La jeune fille prit la bourse et allait leur donner l’argent ; mais tout d’un coup ces malheureux enfants s’enfuirent en poussant des cris de terreur, car ils venaient d’apercevoir au loin deux cavaliers espagnols. Telle était l’épouvante qu’inspiraient alors aux habitants des Pays-Bas ceux qui se nommaient leurs défenseurs.

Bientôt l’on arriva à l’Écluse, et le carrosse s’arrêta devant le portail gothique de la maison où la douairière faisait sa demeure. Les deux dames furent reçues avec de grandes démonstrations d’attachement et de respect par les nombreux serviteurs qui étaient rangés dans le vestibule, et, quand elles entrèrent dans le salon, l’aumônier, qui les y attendait, les félicita d’avoir accompli sans accident leur voyage.

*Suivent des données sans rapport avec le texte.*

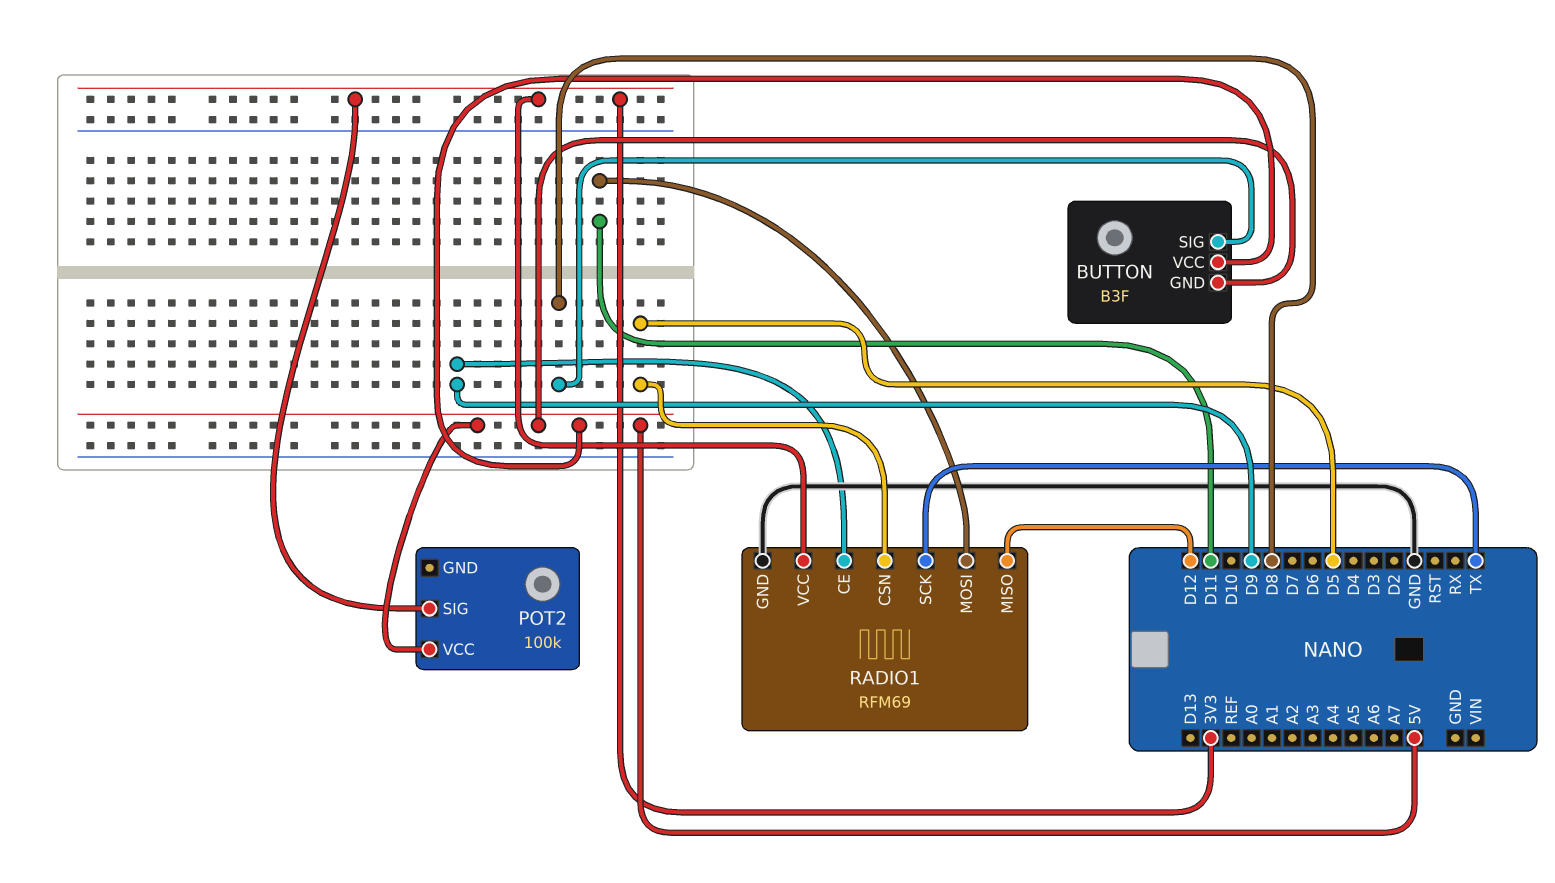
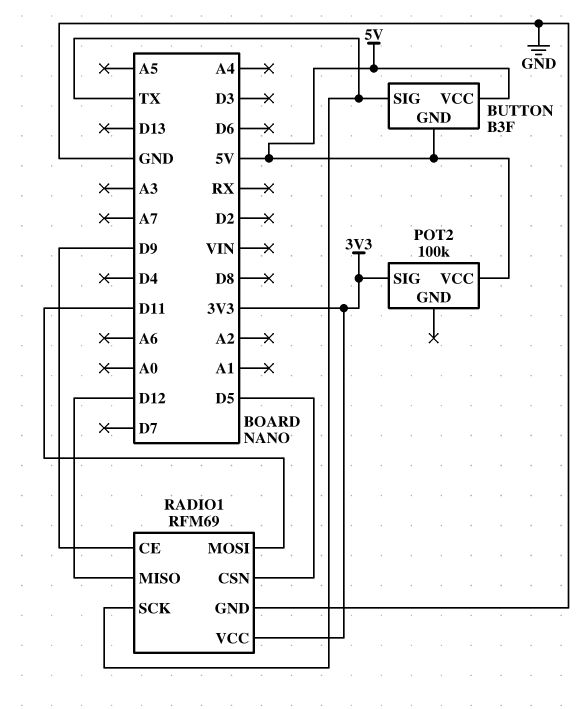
BUTTON pin SIG: D8 -> TX

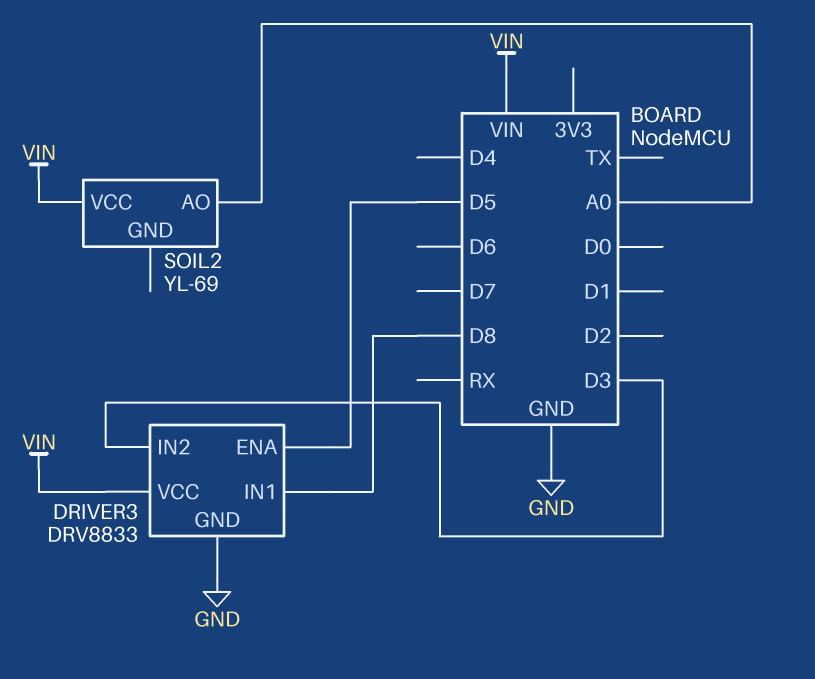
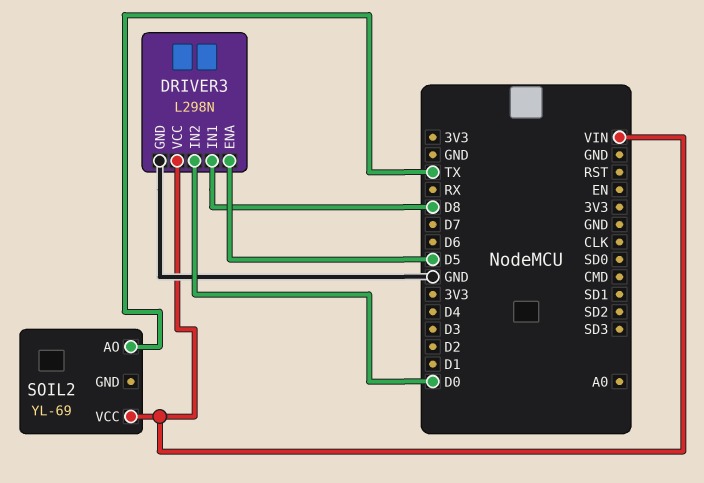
DRIVER3: DRV8833 -> L298N
DRIVER3 pin IN2: D3 -> D0
SOIL2 pin AO: A0 -> TX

Un repas splendide était préparé. Il fut précédé et suivi par de longues prières, que l’ecclésiastique récitait en latin, et auxquelles les dames répondaient : amen ! quoiqu’elles ne comprissent pas précisément ce que disait le saint homme. Au dessert la baronne annonça à sa nièce que, pour distraire sa mélancolie, elle voulait la conduire dès le même jour chez le bourgmestre de la ville.